Wednesday, March 23, 2016

March 23, 2016

Cell Phones for Ricardo
Ricardo was our interpreter in Haiti during our mission in 2014. The whole team formed a special bond with Ricardo. It is hard to verbalize how important Ricardo was to the success of our first visit. It could be intimidating to work in a country where no one on your team understands the local language. Ricardo would communicate all of our needs as we went about our day. He was our link and umbilical cord to the Haitian people. We were on a ship, we knew where we were going, but we didn’t know how to steer. Ricardo was with us every working minute of the day. He took a Haitian taxi from his home in Port-au-Prince and stayed at a house near us in Petit Goave.
Ricardo formed a special friendship with Nate Starkey. Ricardo was a great big, strong man and so is Nate. They performed the heavy lifting when it was required on the job site. They were both studying to become ministers. They talked together about how they both felt called to the ministry.
At the end of 2015, as we prepared for our trip, I received a series of e-mails from Ricardo. He had received his divinity degree, but had lost his first pastoral position. He was stuck in the unemployment quicksand that defines Haiti. He had heard that people in the United States have extra cell phones. He asked if we had any old, unused cell phones. Could he have an old, unused cell phone for his wife and stepmother who lives in the countryside?
I picked up a pile of old cell phones at my work place. Would they work in Haiti? I sent Ricardo a photo of the old phones. Would these help? He e-mailed back that they must be GSM. What is GSM? I didn’t have a clue. My brother Bill is a network engineer for a cell phone company. I called him. I explained Ricardo’s situation to him. What is a GSM phone? Were these old phones GSM phones? I was leaving in three days and I was running out of time.

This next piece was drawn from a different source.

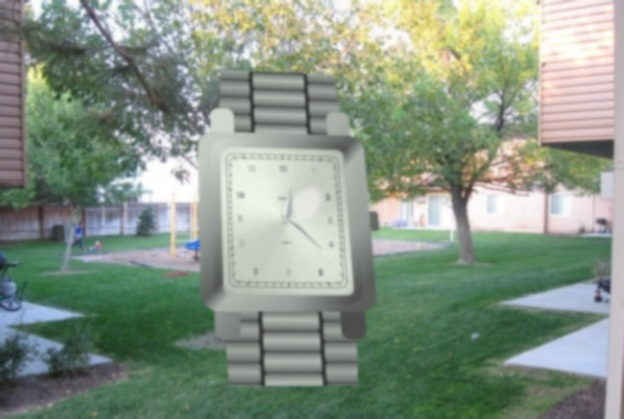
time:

My brother ordered three new phones on Amazon and had them express shipped. The speed of Amazon in the United States made up for the lack of shipping easily in Haiti. Ricardo’s family would now be able to communicate with his mother-in-law out in the country. She would be able to talk every day to Ricardo, to his wife Sofia, and to her beautiful granddaughter, Anna, in Port-au-Prince.
Praise be to God! How did God know how to link up my brother, who lives in San Francisco and doesn’t go to church, with Ricardo in Haiti? How did he link these two people together? How does God make the everyday wonders that allow us to survive and thrive? One small miracle at a time.